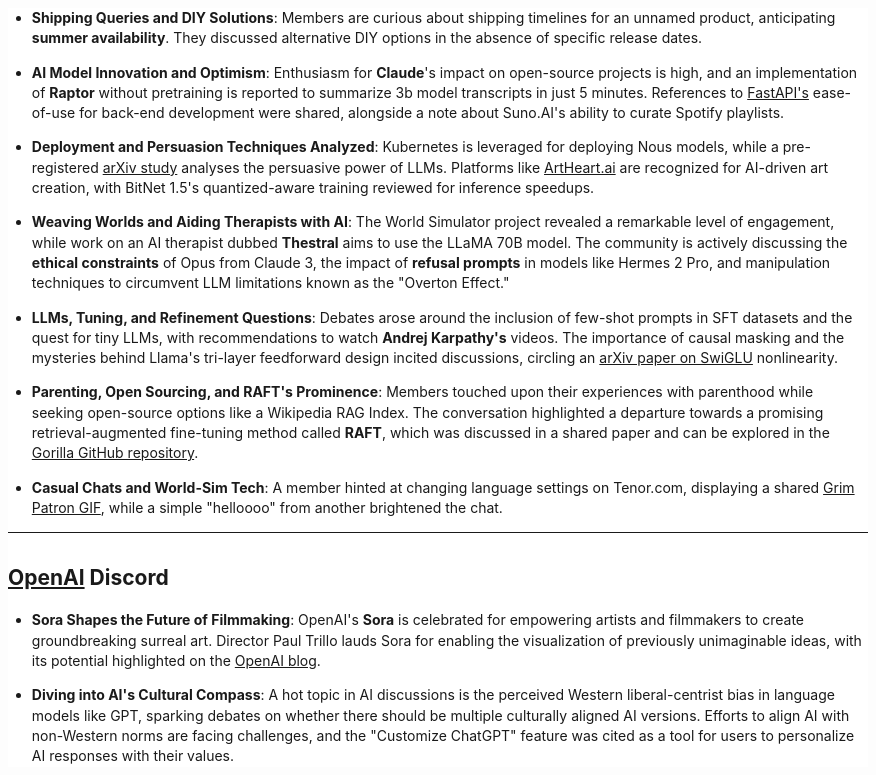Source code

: - **Shipping Queries and DIY Solutions**: Members are curious about shipping timelines for an unnamed product, anticipating **summer availability**. They discussed alternative DIY options in the absence of specific release dates.

- **AI Model Innovation and Optimism**: Enthusiasm for **Claude**'s impact on open-source projects is high, and an implementation of **Raptor** without pretraining is reported to summarize 3b model transcripts in just 5 minutes. References to [FastAPI's](https://fastapi.tiangolo.com) ease-of-use for back-end development were shared, alongside a note about Suno.AI's ability to curate Spotify playlists.

- **Deployment and Persuasion Techniques Analyzed**: Kubernetes is leveraged for deploying Nous models, while a pre-registered [arXiv study](https://arxiv.org/abs/2403.14380) analyses the persuasive power of LLMs. Platforms like [ArtHeart.ai](https://artheart.ai/) are recognized for AI-driven art creation, with BitNet 1.5's quantized-aware training reviewed for inference speedups.

- **Weaving Worlds and Aiding Therapists with AI**: The World Simulator project revealed a remarkable level of engagement, while work on an AI therapist dubbed **Thestral** aims to use the LLaMA 70B model. The community is actively discussing the **ethical constraints** of Opus from Claude 3, the impact of **refusal prompts** in models like Hermes 2 Pro, and manipulation techniques to circumvent LLM limitations known as the "Overton Effect."

- **LLMs, Tuning, and Refinement Questions**: Debates arose around the inclusion of few-shot prompts in SFT datasets and the quest for tiny LLMs, with recommendations to watch **Andrej Karpathy's** videos. The importance of causal masking and the mysteries behind Llama's tri-layer feedforward design incited discussions, circling an [arXiv paper on SwiGLU](https://arxiv.org/pdf/2002.05202.pdf) nonlinearity.

- **Parenting, Open Sourcing, and RAFT's Prominence**: Members touched upon their experiences with parenthood while seeking open-source options like a Wikipedia RAG Index. The conversation highlighted a departure towards a promising retrieval-augmented fine-tuning method called **RAFT**, which was discussed in a shared paper and can be explored in the [Gorilla GitHub repository](https://github.com/ShishirPatil/gorilla/tree/main/raft).

- **Casual Chats and World-Sim Tech**: A member hinted at changing language settings on Tenor.com, displaying a shared [Grim Patron GIF](https://tenor.com/view/everyone-get-in-here-grim-patron-gif-26273450), while a simple "helloooo" from another brightened the chat.



---



## [OpenAI](https://discord.com/channels/974519864045756446) Discord

- **Sora Shapes the Future of Filmmaking**: OpenAI's **Sora** is celebrated for empowering artists and filmmakers to create groundbreaking surreal art. Director Paul Trillo lauds Sora for enabling the visualization of previously unimaginable ideas, with its potential highlighted on the [OpenAI blog](https://openai.com/blog/sora-first-impressions).

- **Diving into AI's Cultural Compass**: A hot topic in AI discussions is the perceived Western liberal-centrist bias in language models like GPT, sparking debates on whether there should be multiple culturally aligned AI versions. Efforts to align AI with non-Western norms are facing challenges, and the "Customize ChatGPT" feature was cited as a tool for users to personalize AI responses with their values.
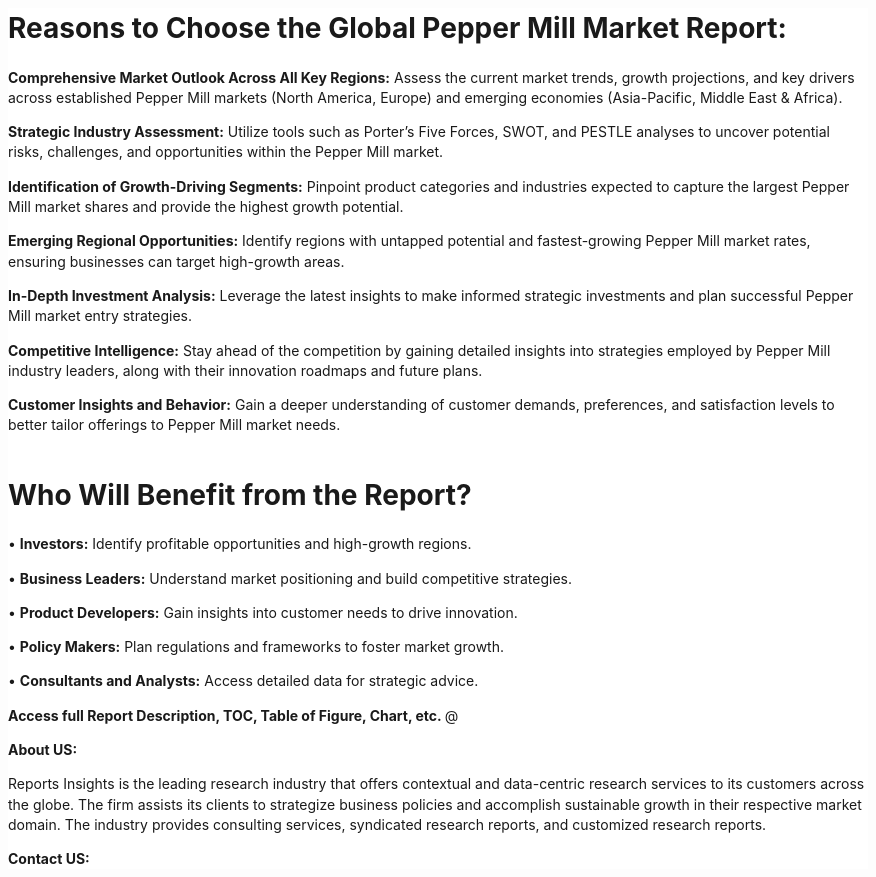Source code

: # <strong>Reasons to Choose the Global Pepper Mill Market Report:</strong>

<strong>Comprehensive Market Outlook Across All Key Regions:</strong>
Assess the current market trends, growth projections, and key drivers across established Pepper Mill markets (North America, Europe) and emerging economies (Asia-Pacific, Middle East & Africa).

<strong>Strategic Industry Assessment:</strong>
Utilize tools such as Porter’s Five Forces, SWOT, and PESTLE analyses to uncover potential risks, challenges, and opportunities within the Pepper Mill market.

<strong>Identification of Growth-Driving Segments:</strong>
Pinpoint product categories and industries expected to capture the largest Pepper Mill market shares and provide the highest growth potential.

<strong>Emerging Regional Opportunities:</strong>
Identify regions with untapped potential and fastest-growing Pepper Mill market rates, ensuring businesses can target high-growth areas.

<strong>In-Depth Investment Analysis:</strong>
Leverage the latest insights to make informed strategic investments and plan successful Pepper Mill market entry strategies.

<strong>Competitive Intelligence:</strong>
Stay ahead of the competition by gaining detailed insights into strategies employed by Pepper Mill industry leaders, along with their innovation roadmaps and future plans.

<strong>Customer Insights and Behavior:</strong>
Gain a deeper understanding of customer demands, preferences, and satisfaction levels to better tailor offerings to Pepper Mill market needs.

# <strong>Who Will Benefit from the Report?</strong>

• <strong>Investors:</strong> Identify profitable opportunities and high-growth regions.

• <strong>Business Leaders:</strong> Understand market positioning and build competitive strategies.

• <strong>Product Developers:</strong> Gain insights into customer needs to drive innovation.

• <strong>Policy Makers:</strong> Plan regulations and frameworks to foster market growth.

• <strong>Consultants and Analysts:</strong> Access detailed data for strategic advice.
</ul>
<strong>Access full Report Description, TOC, Table of Figure, Chart, etc. </strong>@  <a href= style=color:#0000ff;></a></font>

<strong><strong>About US</strong>:</strong>

Reports Insights is the leading research industry that offers contextual and data-centric research services to its customers across the globe. The firm assists its clients to strategize business policies and accomplish sustainable growth in their respective market domain. The industry provides consulting services, syndicated research reports, and customized research reports.

<strong>Contact US:</strong>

> [PROBLEM DETAILS] Copy out each record shown above without alteration, skipping any picture.

> [TASK RESPONSE]
Source code

: - **Shipping Queries and DIY Solutions**: Members are curious about shipping timelines for an unnamed product, anticipating **summer availability**. They discussed alternative DIY options in the absence of specific release dates.

- **AI Model Innovation and Optimism**: Enthusiasm for **Claude**'s impact on open-source projects is high, and an implementation of **Raptor** without pretraining is reported to summarize 3b model transcripts in just 5 minutes. References to [FastAPI's](https://fastapi.tiangolo.com) ease-of-use for back-end development were shared, alongside a note about Suno.AI's ability to curate Spotify playlists.

- **Deployment and Persuasion Techniques Analyzed**: Kubernetes is leveraged for deploying Nous models, while a pre-registered [arXiv study](https://arxiv.org/abs/2403.14380) analyses the persuasive power of LLMs. Platforms like [ArtHeart.ai](https://artheart.ai/) are recognized for AI-driven art creation, with BitNet 1.5's quantized-aware training reviewed for inference speedups.

- **Weaving Worlds and Aiding Therapists with AI**: The World Simulator project revealed a remarkable level of engagement, while work on an AI therapist dubbed **Thestral** aims to use the LLaMA 70B model. The community is actively discussing the **ethical constraints** of Opus from Claude 3, the impact of **refusal prompts** in models like Hermes 2 Pro, and manipulation techniques to circumvent LLM limitations known as the "Overton Effect."

- **LLMs, Tuning, and Refinement Questions**: Debates arose around the inclusion of few-shot prompts in SFT datasets and the quest for tiny LLMs, with recommendations to watch **Andrej Karpathy's** videos. The importance of causal masking and the mysteries behind Llama's tri-layer feedforward design incited discussions, circling an [arXiv paper on SwiGLU](https://arxiv.org/pdf/2002.05202.pdf) nonlinearity.

- **Parenting, Open Sourcing, and RAFT's Prominence**: Members touched upon their experiences with parenthood while seeking open-source options like a Wikipedia RAG Index. The conversation highlighted a departure towards a promising retrieval-augmented fine-tuning method called **RAFT**, which was discussed in a shared paper and can be explored in the [Gorilla GitHub repository](https://github.com/ShishirPatil/gorilla/tree/main/raft).

- **Casual Chats and World-Sim Tech**: A member hinted at changing language settings on Tenor.com, displaying a shared [Grim Patron GIF](https://tenor.com/view/everyone-get-in-here-grim-patron-gif-26273450), while a simple "helloooo" from another brightened the chat.



---



## [OpenAI](https://discord.com/channels/974519864045756446) Discord

- **Sora Shapes the Future of Filmmaking**: OpenAI's **Sora** is celebrated for empowering artists and filmmakers to create groundbreaking surreal art. Director Paul Trillo lauds Sora for enabling the visualization of previously unimaginable ideas, with its potential highlighted on the [OpenAI blog](https://openai.com/blog/sora-first-impressions).

- **Diving into AI's Cultural Compass**: A hot topic in AI discussions is the perceived Western liberal-centrist bias in language models like GPT, sparking debates on whether there should be multiple culturally aligned AI versions. Efforts to align AI with non-Western norms are facing challenges, and the "Customize ChatGPT" feature was cited as a tool for users to personalize AI responses with their values.
Source code

: # <strong>Reasons to Choose the Global Pepper Mill Market Report:</strong>

<strong>Comprehensive Market Outlook Across All Key Regions:</strong>
Assess the current market trends, growth projections, and key drivers across established Pepper Mill markets (North America, Europe) and emerging economies (Asia-Pacific, Middle East & Africa).

<strong>Strategic Industry Assessment:</strong>
Utilize tools such as Porter’s Five Forces, SWOT, and PESTLE analyses to uncover potential risks, challenges, and opportunities within the Pepper Mill market.

<strong>Identification of Growth-Driving Segments:</strong>
Pinpoint product categories and industries expected to capture the largest Pepper Mill market shares and provide the highest growth potential.

<strong>Emerging Regional Opportunities:</strong>
Identify regions with untapped potential and fastest-growing Pepper Mill market rates, ensuring businesses can target high-growth areas.

<strong>In-Depth Investment Analysis:</strong>
Leverage the latest insights to make informed strategic investments and plan successful Pepper Mill market entry strategies.

<strong>Competitive Intelligence:</strong>
Stay ahead of the competition by gaining detailed insights into strategies employed by Pepper Mill industry leaders, along with their innovation roadmaps and future plans.

<strong>Customer Insights and Behavior:</strong>
Gain a deeper understanding of customer demands, preferences, and satisfaction levels to better tailor offerings to Pepper Mill market needs.

# <strong>Who Will Benefit from the Report?</strong>

• <strong>Investors:</strong> Identify profitable opportunities and high-growth regions.

• <strong>Business Leaders:</strong> Understand market positioning and build competitive strategies.

• <strong>Product Developers:</strong> Gain insights into customer needs to drive innovation.

• <strong>Policy Makers:</strong> Plan regulations and frameworks to foster market growth.

• <strong>Consultants and Analysts:</strong> Access detailed data for strategic advice.
</ul>
<strong>Access full Report Description, TOC, Table of Figure, Chart, etc. </strong>@  <a href= style=color:#0000ff;></a></font>

<strong><strong>About US</strong>:</strong>

Reports Insights is the leading research industry that offers contextual and data-centric research services to its customers across the globe. The firm assists its clients to strategize business policies and accomplish sustainable growth in their respective market domain. The industry provides consulting services, syndicated research reports, and customized research reports.

<strong>Contact US:</strong>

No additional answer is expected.